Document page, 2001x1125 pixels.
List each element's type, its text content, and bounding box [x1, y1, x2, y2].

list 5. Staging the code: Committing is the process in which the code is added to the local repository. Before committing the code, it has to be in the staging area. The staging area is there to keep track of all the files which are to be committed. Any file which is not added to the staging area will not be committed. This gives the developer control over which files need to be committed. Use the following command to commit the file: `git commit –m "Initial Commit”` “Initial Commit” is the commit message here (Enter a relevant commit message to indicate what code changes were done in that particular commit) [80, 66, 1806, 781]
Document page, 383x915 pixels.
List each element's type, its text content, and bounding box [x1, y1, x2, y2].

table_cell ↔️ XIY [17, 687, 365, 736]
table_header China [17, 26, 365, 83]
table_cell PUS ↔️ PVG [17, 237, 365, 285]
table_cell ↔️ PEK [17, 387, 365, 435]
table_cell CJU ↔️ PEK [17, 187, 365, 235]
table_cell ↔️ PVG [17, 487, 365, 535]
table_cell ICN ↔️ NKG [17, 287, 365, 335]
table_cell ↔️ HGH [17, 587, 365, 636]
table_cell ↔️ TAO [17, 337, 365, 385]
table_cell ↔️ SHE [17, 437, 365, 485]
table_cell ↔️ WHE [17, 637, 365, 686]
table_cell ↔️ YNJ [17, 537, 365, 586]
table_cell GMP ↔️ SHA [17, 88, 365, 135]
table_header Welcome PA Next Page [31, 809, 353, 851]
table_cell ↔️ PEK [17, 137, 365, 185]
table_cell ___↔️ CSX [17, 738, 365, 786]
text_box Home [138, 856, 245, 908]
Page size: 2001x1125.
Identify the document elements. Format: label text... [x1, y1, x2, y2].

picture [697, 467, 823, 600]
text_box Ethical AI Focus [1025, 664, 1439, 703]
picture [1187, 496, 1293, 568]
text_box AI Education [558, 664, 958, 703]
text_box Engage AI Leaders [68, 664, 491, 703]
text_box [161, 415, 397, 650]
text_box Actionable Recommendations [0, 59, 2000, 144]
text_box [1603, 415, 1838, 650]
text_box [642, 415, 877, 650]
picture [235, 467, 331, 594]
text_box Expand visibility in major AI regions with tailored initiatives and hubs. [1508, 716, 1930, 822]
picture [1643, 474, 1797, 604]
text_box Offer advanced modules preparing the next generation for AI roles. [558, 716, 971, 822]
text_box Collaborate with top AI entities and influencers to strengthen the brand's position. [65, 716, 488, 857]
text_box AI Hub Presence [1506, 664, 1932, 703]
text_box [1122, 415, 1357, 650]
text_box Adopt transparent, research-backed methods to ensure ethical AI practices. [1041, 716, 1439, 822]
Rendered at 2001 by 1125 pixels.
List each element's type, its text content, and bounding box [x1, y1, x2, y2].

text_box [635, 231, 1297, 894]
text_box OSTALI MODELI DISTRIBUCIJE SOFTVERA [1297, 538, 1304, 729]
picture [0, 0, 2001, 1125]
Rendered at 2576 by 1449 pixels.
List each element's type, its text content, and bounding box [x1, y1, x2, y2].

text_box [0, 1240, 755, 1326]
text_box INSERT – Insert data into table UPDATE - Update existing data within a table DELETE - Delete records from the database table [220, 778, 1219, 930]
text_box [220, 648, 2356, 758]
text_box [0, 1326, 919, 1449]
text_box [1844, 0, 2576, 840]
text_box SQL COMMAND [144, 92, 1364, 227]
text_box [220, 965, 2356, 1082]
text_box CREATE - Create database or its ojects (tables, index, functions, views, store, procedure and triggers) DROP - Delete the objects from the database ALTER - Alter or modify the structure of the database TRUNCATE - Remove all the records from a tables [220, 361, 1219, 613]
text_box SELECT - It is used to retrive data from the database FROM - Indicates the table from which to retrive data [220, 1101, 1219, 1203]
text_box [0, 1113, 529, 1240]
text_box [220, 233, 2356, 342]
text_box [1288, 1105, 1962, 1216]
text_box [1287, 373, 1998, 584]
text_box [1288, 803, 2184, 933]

_EXERCISE_
What is needed is an exact copy of every entry above.

_RESPONSE FOR THIS EXERCISE_
Document page, 2001x1125 pixels.
List each element's type, its text content, and bounding box [x1, y1, x2, y2].

list 5. Staging the code: Committing is the process in which the code is added to the local repository. Before committing the code, it has to be in the staging area. The staging area is there to keep track of all the files which are to be committed. Any file which is not added to the staging area will not be committed. This gives the developer control over which files need to be committed. Use the following command to commit the file: `git commit –m "Initial Commit”` “Initial Commit” is the commit message here (Enter a relevant commit message to indicate what code changes were done in that particular commit) [80, 66, 1806, 781]
Document page, 383x915 pixels.
List each element's type, its text content, and bounding box [x1, y1, x2, y2].

table_cell ↔️ XIY [17, 687, 365, 736]
table_header China [17, 26, 365, 83]
table_cell PUS ↔️ PVG [17, 237, 365, 285]
table_cell ↔️ PEK [17, 387, 365, 435]
table_cell CJU ↔️ PEK [17, 187, 365, 235]
table_cell ↔️ PVG [17, 487, 365, 535]
table_cell ICN ↔️ NKG [17, 287, 365, 335]
table_cell ↔️ HGH [17, 587, 365, 636]
table_cell ↔️ TAO [17, 337, 365, 385]
table_cell ↔️ SHE [17, 437, 365, 485]
table_cell ↔️ WHE [17, 637, 365, 686]
table_cell ↔️ YNJ [17, 537, 365, 586]
table_cell GMP ↔️ SHA [17, 88, 365, 135]
table_header Welcome PA Next Page [31, 809, 353, 851]
table_cell ↔️ PEK [17, 137, 365, 185]
table_cell ___↔️ CSX [17, 738, 365, 786]
text_box Home [138, 856, 245, 908]
Page size: 2001x1125.
Identify the document elements. Format: label text... [x1, y1, x2, y2].

picture [697, 467, 823, 600]
text_box Ethical AI Focus [1025, 664, 1439, 703]
picture [1187, 496, 1293, 568]
text_box AI Education [558, 664, 958, 703]
text_box Engage AI Leaders [68, 664, 491, 703]
text_box [161, 415, 397, 650]
text_box Actionable Recommendations [0, 59, 2000, 144]
text_box [1603, 415, 1838, 650]
text_box [642, 415, 877, 650]
picture [235, 467, 331, 594]
text_box Expand visibility in major AI regions with tailored initiatives and hubs. [1508, 716, 1930, 822]
picture [1643, 474, 1797, 604]
text_box Offer advanced modules preparing the next generation for AI roles. [558, 716, 971, 822]
text_box Collaborate with top AI entities and influencers to strengthen the brand's position. [65, 716, 488, 857]
text_box AI Hub Presence [1506, 664, 1932, 703]
text_box [1122, 415, 1357, 650]
text_box Adopt transparent, research-backed methods to ensure ethical AI practices. [1041, 716, 1439, 822]
Rendered at 2001 by 1125 pixels.
List each element's type, its text content, and bounding box [x1, y1, x2, y2].

text_box [635, 231, 1297, 894]
text_box OSTALI MODELI DISTRIBUCIJE SOFTVERA [1297, 538, 1304, 729]
picture [0, 0, 2001, 1125]
Rendered at 2576 by 1449 pixels.
List each element's type, its text content, and bounding box [x1, y1, x2, y2].

text_box [0, 1240, 755, 1326]
text_box INSERT – Insert data into table UPDATE - Update existing data within a table DELETE - Delete records from the database table [220, 778, 1219, 930]
text_box [220, 648, 2356, 758]
text_box [0, 1326, 919, 1449]
text_box [1844, 0, 2576, 840]
text_box SQL COMMAND [144, 92, 1364, 227]
text_box [220, 965, 2356, 1082]
text_box CREATE - Create database or its ojects (tables, index, functions, views, store, procedure and triggers) DROP - Delete the objects from the database ALTER - Alter or modify the structure of the database TRUNCATE - Remove all the records from a tables [220, 361, 1219, 613]
text_box SELECT - It is used to retrive data from the database FROM - Indicates the table from which to retrive data [220, 1101, 1219, 1203]
text_box [0, 1113, 529, 1240]
text_box [220, 233, 2356, 342]
text_box [1288, 1105, 1962, 1216]
text_box [1287, 373, 1998, 584]
text_box [1288, 803, 2184, 933]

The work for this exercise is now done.